Недавно я обнаружил интересный спидран игры, в котором используется сбой, называемый «сбой ZZAZZ», чтобы испортить важные области памяти и позволить игроку почти сразу же выиграть игру.Согласно авторскому описанию speedrun , глюк ZZAZZ работает следующим образом:

Чтобы начать битву с трейнером, игре необходимо загрузить много данных, таких как [...] деньги, которые он уступит, если победит.Когда он загружает деньги, все может стать действительно безобразным.По независящим от меня причинам деньги хранятся совершенно по-другому, в игре используется структура данных из трех байтов, и вместо преобразования значения в двоичное, она хранится в «человеческом» представлении.Например, $ 123456 будет храниться как 0x123456 вместо 0x01E240, правильная конверсия.

[Некоторые недопустимые записи в таблице тренеров] указывают на местоположение с недопустимыми денежными данными.Когда игра пытается выполнить арифметику с этими данными в указанной структуре, она сходит с ума и начинает перезаписывать огромные порции оперативной памяти.Более конкретно, для каждого блока из трех байтов два из них будут содержать 0x9999 (максимальная сумма денег, которую может дать тренер).Этот шаблон повторяется много раз через RAM.Чтобы увидеть это лучше, я рекомендую приостановить воспроизведение видео на эмуляторе после того, как наложен указатель ZZAZZ, и установить для просмотра памяти VBA значение 0xD070.

Этот анализ имеет смысл, но я, программист, не могу помочьно интересно, как же программисты написали код, который сделал бы это возможным.Ни о каком подходе, который я могу придумать для написания функции, которая преобразует десятичное число с шестнадцатеричным кодированием в десятичное, никогда не начнется заполнение случайных блоков памяти с 0x9999, если ввод не будет действительным десятичным числом с шестнадцатеричным кодированием.

У меня такой вопрос - без специальной разработки алгоритма, позволяющего завершить таким образом, существует ли простая реализация преобразования десятичного числа с шестнадцатеричным кодом в десятичное, которое может привести к такого рода повреждению памяти при подаче недопустимого значения?
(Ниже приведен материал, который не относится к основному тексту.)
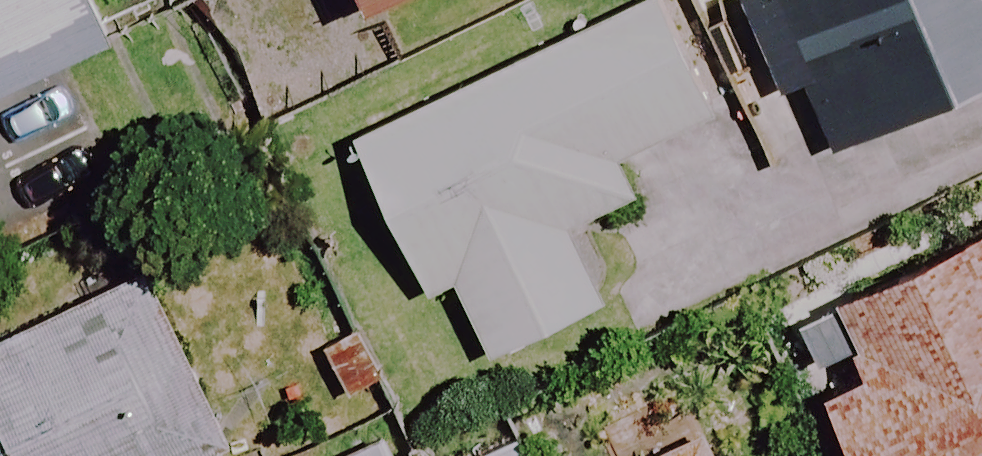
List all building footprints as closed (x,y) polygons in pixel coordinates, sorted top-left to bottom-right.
[(110,38),(92,0),(0,0),(0,90),(110,38)] [(631,197),(615,162),(712,117),(658,0),(652,0),(352,140),(425,297),(450,286),(484,359),(596,307),(560,230),(631,197)] [(366,12),(391,0),(360,0),(366,12)] [(781,91),(797,83),(829,153),(981,85),(981,0),(741,0),(781,91)] [(776,311),(844,455),(981,455),(981,216),(776,311)] [(138,268),(0,335),(0,455),(216,455),(226,451),(138,268)] [(671,392),(594,431),(607,455),(704,455),(671,392)] [(511,439),(477,455),(520,455),(511,439)] [(379,448),(362,455),(383,455),(379,448)]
Опять же, если это не по теме, мои извинения.Я думаю, что другие программисты на этом сайте, возможно, тоже выросли, играя в эту игру, и это звучит как интересное упражнение в обратном инжиниринге, чтобы попытаться выяснить, как такой сбой может быть возможным.

Answer 1

Честно говоря, я предполагаю, что это просто глупый, неприятный сбой, когда кто-то пишет одну из своих первых игр в цель. Pokemon Red / Blue были первыми в серии и имели так много других глюков, что Nintendo обычно выходила из лотового тестирования, и я удивляюсь, как все прошло. Вопрос смещения экрана прокрутки - тот, который получает меня. В любом случае, кто знает, о чем они думают. Возможно, эта область была записана с помощью скрипта и поэтому хранила вещи по-другому. Возможно, битовый шаблон 0x0101 использовался, чтобы показать, что память была освобождена, и этот код случайно приводит в замешательство странные места. Я мог бы залить код Z80 и заново пережить время разработки собственных игр на этой платформе, но не лучше. Слишком много работы, чтобы попытаться расшифровать то, о чем они думали.
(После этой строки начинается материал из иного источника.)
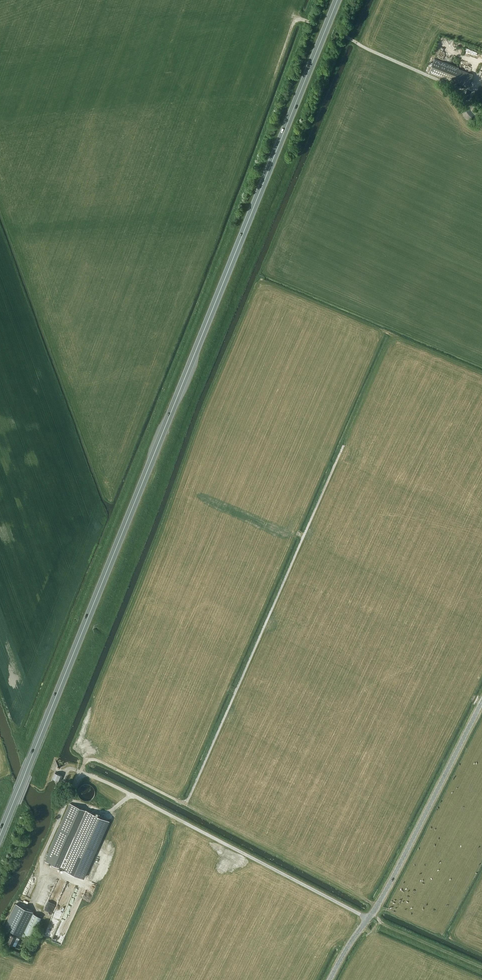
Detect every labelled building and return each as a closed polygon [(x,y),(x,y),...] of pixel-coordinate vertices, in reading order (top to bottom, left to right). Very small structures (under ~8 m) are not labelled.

Это, конечно, принесло кучу денег ...

Редактировать 1:

Ладно, ты выловил это. Я потратил немного больше времени на то, чтобы забыть о своей памяти, и нашел для тебя лакомый кусочек. GBC / DMG имеет код операции под названием DAA. Десятичная регулировка аккумулятора (A). Это конвертирует значение в аккумуляторе в формат BCD. Вы видите области памяти в формате BCD: http://en.wikipedia.org/wiki/Binary-coded_decimal

Теперь я могу вам сказать, что примерно через 4 года, когда я вручную программировал ассемблер Z80 для игр, у меня никогда не было необходимости в этом коде операции, и я видел его только один раз в бейсбольной игре, которую мы сделали для отображения некоторых. баллы. Несмотря на то, что это арифметическая инструкция с 1 циклом, я никогда не смог бы найти для нее хорошего применения в обычном кодировании. Хм. На самом деле у меня до сих пор есть документы по технологиям DMG от Nintendo. Пойди разберись;) В любом случае, в этом нет ничего захватывающего, кроме того, что он смешным образом смешивается с несколькими флагами.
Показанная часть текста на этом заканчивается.